Why Game AI Fails in the Real World
Common sense can point to three reasons why game AI struggles to find utility in the real world:
Games are a completely self-contained problem where all possible events, variables, and outcomes are known. In the real-world, uncertainty and unknowns are everywhere and ambiguity is the norm.Data can be generated in games through randomized gameplay, but this cannot be done for most real-world problems. You can generate data with simulations (like the customer queue example above), but the data is only as good as the simulation which likely already has predictive value.Games can have deterministic outcomes and have all necessary information (other than what the adversarial player will do next), whereas real-world problems can be highly nondeterministic and have limited partial information.
It is for these reasons that games like Go, Chess, StarCraft, and DOTA 2 are easy to build AI for and yet difficult to utilize in the real world. On top of that, games have room for error and poor moves which can easily go unnoticed. In real world applications there is a lot less tolerance for error unless the application is uncritical, like pushing ads or social media posts. And again, the real-world is often going to prefer heuristics rather than experimental deep learning that has struggled to be logistically practical.

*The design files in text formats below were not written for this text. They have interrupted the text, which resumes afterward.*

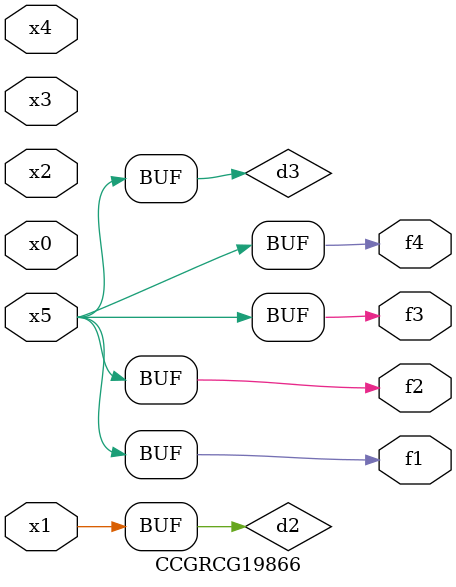
<source format=v>
module CCGRCG19866(
	input x0, x1, x2, x3, x4, x5,
	output f1, f2, f3, f4
);

	wire d1, d2, d3;

	not (d1, x5);
	or (d2, x1);
	xnor (d3, d1);
	assign f1 = d3;
	assign f2 = d3;
	assign f3 = d3;
	assign f4 = d3;
endmodule

</source>
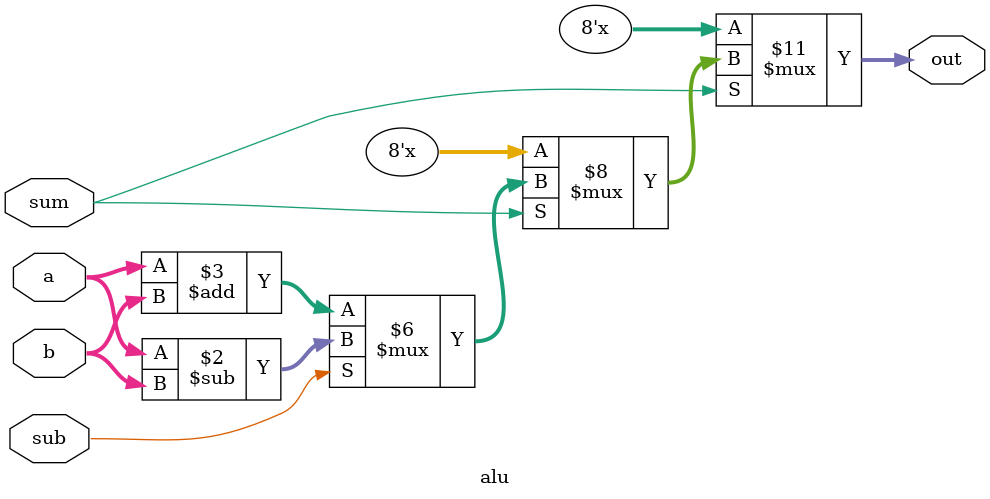
<source format=sv>
module alu #(
    parameter WIDTH = 8
) (
    input wire sum, sub,
    input logic [WIDTH-1:0] a, b,
    output logic [WIDTH-1:0] out
);

always_comb begin : behaviour
    if (sum) begin
        if (sub) begin
            out = a - b;
        end else begin
            out = a + b;
        end
    end
end

// Dump waves
// initial begin
//     $dumpfile("alu.vcd");
//     $dumpvars(1, alu);
// end
    
endmodule
</source>
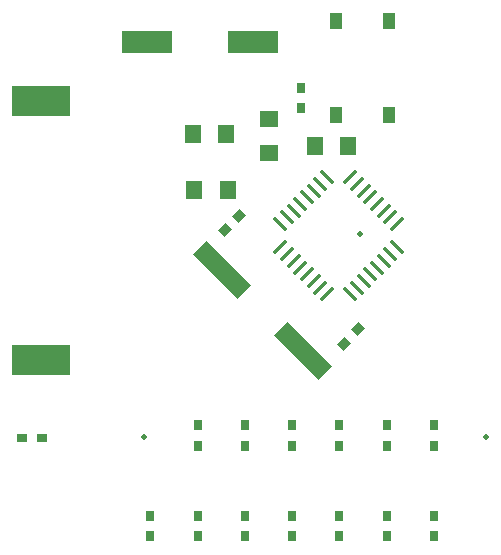
<source format=gbr>
%TF.GenerationSoftware,Novarm,DipTrace,3.0.0.2*%
%TF.CreationDate,2016-12-19T10:05:57+01:00*%
%FSLAX26Y26*%
%MOIN*%
%TF.FileFunction,Paste,Top*%
%TF.Part,Single*%
%AMOUTLINE2*
4,1,4,
-0.001392,-0.023663,
-0.023663,-0.001392,
0.001392,0.023663,
0.023663,0.001392,
-0.001392,-0.023663,
0*%
%AMOUTLINE8*
4,1,4,
-0.016703,-0.025056,
-0.025056,-0.016703,
0.016703,0.025056,
0.025056,0.016703,
-0.016703,-0.025056,
0*%
%AMOUTLINE11*
4,1,4,
-0.025056,0.016703,
-0.016703,0.025056,
0.025056,-0.016703,
0.016703,-0.025056,
-0.025056,0.016703,
0*%
%AMOUTLINE14*
4,1,4,
0.051501,-0.096044,
-0.096044,0.051501,
-0.051501,0.096044,
0.096044,-0.051501,
0.051501,-0.096044,
0*%
%ADD14C,0.019685*%
%ADD45R,0.043307X0.05315*%
%ADD51R,0.031496X0.035433*%
%ADD53R,0.035433X0.031496*%
%ADD55R,0.055118X0.062992*%
%ADD57R,0.169291X0.074803*%
%ADD59R,0.062992X0.055118*%
%ADD63R,0.192126X0.101969*%
%ADD71OUTLINE2*%
%ADD77OUTLINE8*%
%ADD80OUTLINE11*%
%ADD83OUTLINE14*%
G75*
G01*
%LPD*%
D14*
X2755906Y1200787D3*
X1614173D3*
X2332677Y1877953D3*
D63*
X1270146Y2321504D3*
Y1456543D3*
D59*
X2032112Y2149302D3*
Y2259538D3*
D57*
X1624895Y2516991D3*
X1979226D3*
D55*
X2184505Y2172432D3*
X2294741D3*
X1782375Y2024783D3*
X1892612D3*
X1776856Y2211908D3*
X1887092D3*
D71*
X1931913Y1938358D3*
X1884588Y1891033D3*
X2328319Y1559403D3*
X2280993Y1512077D3*
D53*
X1206755Y1196703D3*
X1273684D3*
D51*
X1792937Y1172604D3*
Y1239533D3*
X1950417Y1172604D3*
Y1239533D3*
X2107898Y1172604D3*
Y1239533D3*
X2265378Y1172604D3*
Y1239533D3*
X2422858Y1172604D3*
Y1239533D3*
X2580339Y1172604D3*
Y1239533D3*
X2136944Y2298396D3*
Y2365325D3*
X1635457Y936383D3*
Y869454D3*
X1792937Y936383D3*
Y869454D3*
X1950417Y936383D3*
Y869454D3*
X2107898Y936383D3*
Y869454D3*
X2265378Y936383D3*
Y869454D3*
X2422858Y936383D3*
Y869454D3*
X2580339Y936383D3*
Y869454D3*
D45*
X2254816Y2274606D3*
Y2587598D3*
X2431982Y2274606D3*
Y2587598D3*
D77*
X2068134Y1832728D3*
X2090406Y1810457D3*
X2112676Y1788185D3*
X2134948Y1765915D3*
X2157218Y1743643D3*
X2179490Y1721373D3*
X2201760Y1699101D3*
X2224031Y1676831D3*
D80*
X2301980D3*
X2324251Y1699101D3*
X2346522Y1721373D3*
X2368794Y1743643D3*
X2391064Y1765915D3*
X2413336Y1788185D3*
X2435606Y1810457D3*
X2457878Y1832728D3*
D77*
Y1910676D3*
X2435606Y1932948D3*
X2413336Y1955219D3*
X2391064Y1977490D3*
X2368794Y1999761D3*
X2346522Y2022031D3*
X2324251Y2044303D3*
X2301980Y2066573D3*
D80*
X2224031D3*
X2201760Y2044303D3*
X2179490Y2022031D3*
X2157218Y1999761D3*
X2134948Y1977490D3*
X2112676Y1955219D3*
X2090406Y1932948D3*
X2068134Y1910676D3*
D83*
X2143983Y1488438D3*
X1875282Y1757138D3*
M02*

</source>
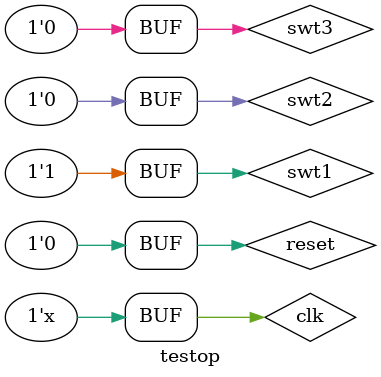
<source format=v>
`timescale 1ns / 1ps


module testop;

	// Inputs
	reg clk;
	reg reset;
	reg swt1;
	reg swt2;
	reg swt3;

	// Outputs
	wire vsync;
	wire hsync;
	wire [2:0] rgb;

	// Instantiate the Unit Under Test (UUT)
	TOP_VGA uut (
		.clk(clk), 
		.reset(reset), 
		.swt1(swt1), 
		.swt2(swt2), 
		.swt3(swt3), 
		.vsync(vsync), 
		.hsync(hsync), 
		.rgb(rgb_next)
	);


		always
		begin 
		#5 clk = ~clk;
		end
		
	initial begin
		// Initialize Inputs
		clk = 0;
		reset = 0;
		swt1 = 0;
		swt2 = 0;
		swt3 = 0;

		// Wait 100 ns for global reset to finish
		
		
		#2 reset = 1;
		#2 reset = 0;
			swt1 = 1; //R
			swt2 = 0; //G
			swt3 = 0; //B
        
		// Add stimulus here

	end
      
endmodule


</source>
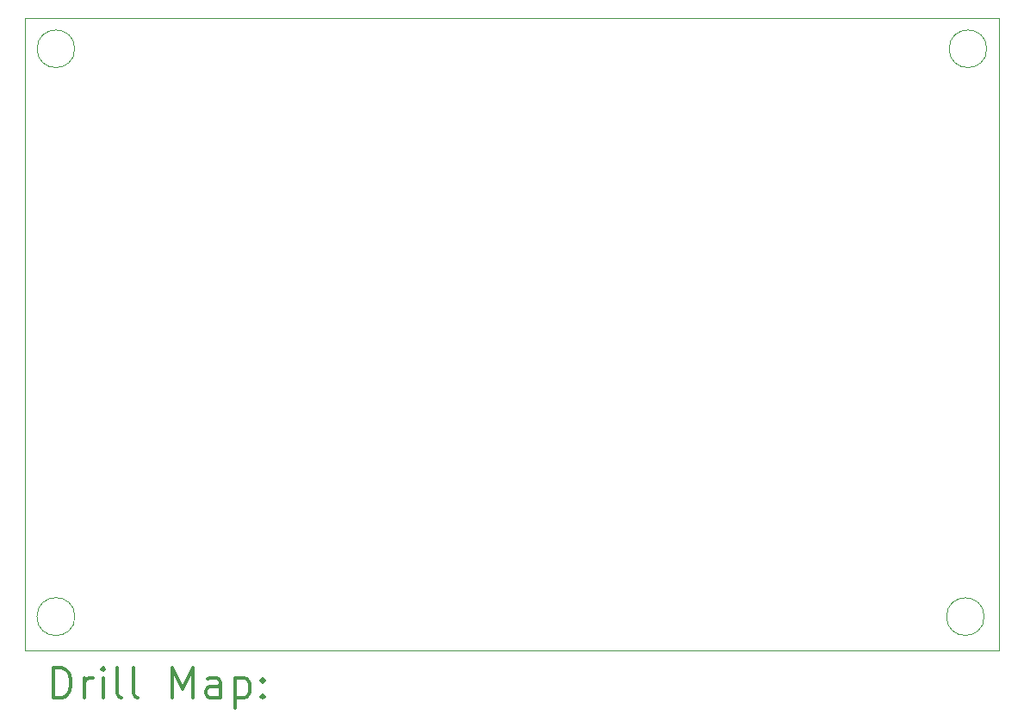
<source format=gbr>
%FSLAX45Y45*%
G04 Gerber Fmt 4.5, Leading zero omitted, Abs format (unit mm)*
G04 Created by KiCad (PCBNEW (5.1.5)-3) date 2022-07-10 23:47:24*
%MOMM*%
%LPD*%
G04 APERTURE LIST*
%TA.AperFunction,Profile*%
%ADD10C,0.050000*%
%TD*%
%TA.AperFunction,Profile*%
%ADD11C,0.100000*%
%TD*%
%ADD12C,0.200000*%
%ADD13C,0.300000*%
G04 APERTURE END LIST*
D10*
X10676851Y-10591800D02*
G75*
G03X10676851Y-10591800I-186651J0D01*
G01*
X10675115Y-5003800D02*
G75*
G03X10675115Y-5003800I-184915J0D01*
G01*
X19641315Y-5003800D02*
G75*
G03X19641315Y-5003800I-184915J0D01*
G01*
X19615915Y-10591800D02*
G75*
G03X19615915Y-10591800I-184915J0D01*
G01*
D11*
X19761200Y-4699000D02*
X19761200Y-10922000D01*
X10185400Y-4699000D02*
X19761200Y-4699000D01*
X10185400Y-10922000D02*
X10185400Y-4699000D01*
X19761200Y-10922000D02*
X10185400Y-10922000D01*
D12*
D13*
X10466828Y-11392714D02*
X10466828Y-11092714D01*
X10538257Y-11092714D01*
X10581114Y-11107000D01*
X10609686Y-11135572D01*
X10623971Y-11164143D01*
X10638257Y-11221286D01*
X10638257Y-11264143D01*
X10623971Y-11321286D01*
X10609686Y-11349857D01*
X10581114Y-11378429D01*
X10538257Y-11392714D01*
X10466828Y-11392714D01*
X10766828Y-11392714D02*
X10766828Y-11192714D01*
X10766828Y-11249857D02*
X10781114Y-11221286D01*
X10795400Y-11207000D01*
X10823971Y-11192714D01*
X10852543Y-11192714D01*
X10952543Y-11392714D02*
X10952543Y-11192714D01*
X10952543Y-11092714D02*
X10938257Y-11107000D01*
X10952543Y-11121286D01*
X10966828Y-11107000D01*
X10952543Y-11092714D01*
X10952543Y-11121286D01*
X11138257Y-11392714D02*
X11109686Y-11378429D01*
X11095400Y-11349857D01*
X11095400Y-11092714D01*
X11295400Y-11392714D02*
X11266828Y-11378429D01*
X11252543Y-11349857D01*
X11252543Y-11092714D01*
X11638257Y-11392714D02*
X11638257Y-11092714D01*
X11738257Y-11307000D01*
X11838257Y-11092714D01*
X11838257Y-11392714D01*
X12109686Y-11392714D02*
X12109686Y-11235571D01*
X12095400Y-11207000D01*
X12066828Y-11192714D01*
X12009686Y-11192714D01*
X11981114Y-11207000D01*
X12109686Y-11378429D02*
X12081114Y-11392714D01*
X12009686Y-11392714D01*
X11981114Y-11378429D01*
X11966828Y-11349857D01*
X11966828Y-11321286D01*
X11981114Y-11292714D01*
X12009686Y-11278429D01*
X12081114Y-11278429D01*
X12109686Y-11264143D01*
X12252543Y-11192714D02*
X12252543Y-11492714D01*
X12252543Y-11207000D02*
X12281114Y-11192714D01*
X12338257Y-11192714D01*
X12366828Y-11207000D01*
X12381114Y-11221286D01*
X12395400Y-11249857D01*
X12395400Y-11335571D01*
X12381114Y-11364143D01*
X12366828Y-11378429D01*
X12338257Y-11392714D01*
X12281114Y-11392714D01*
X12252543Y-11378429D01*
X12523971Y-11364143D02*
X12538257Y-11378429D01*
X12523971Y-11392714D01*
X12509686Y-11378429D01*
X12523971Y-11364143D01*
X12523971Y-11392714D01*
X12523971Y-11207000D02*
X12538257Y-11221286D01*
X12523971Y-11235571D01*
X12509686Y-11221286D01*
X12523971Y-11207000D01*
X12523971Y-11235571D01*
M02*

</source>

“If you’re in an environment where there is unlimited data available to learn, then you can be incredibly great at it, and there are many, many ways you can be great at it. The smarts about AI comes when you have limited data. Human beings like you and me, we actually learn with very limited data, we learn new skills with one-shot guidance. That’s really where AI needs to get to. That’s the challenge. We are working towards enabling true AI.”
From another perspective, one really should consider the P versus NP problem. I am surprised contemporary AI literature seems to eschew this topic, because it really is the key to truly unlocking effective AI. I highly recommend watching this video, and it is worth the 10 minutes.
Although it has been neither proven or disproven, more scientists are coming to believe that P does not equal NP. This is extremely inconvenient for AI research because it means complexity is always going to limit what we can do. I sometimes wonder if all these data-driven AI models of today are a frustrated attempt to move away from heuristics and try to work around the P versus NP problem. The irony is the process of optimizing loss in machine learning is still very much in the P versus NP problem space, and is one of the major reasons why machine learning is so hard.
Then again, it is likely real-world problems are not as sexy. Can you really use the Traveling Salesman Problem as a publicity stunt? Or is it cooler to have the algorithm win an adversarial match against a world champion of [put game here]? I guarantee you, the latter is more likely to make headlines and bring in the VC funding.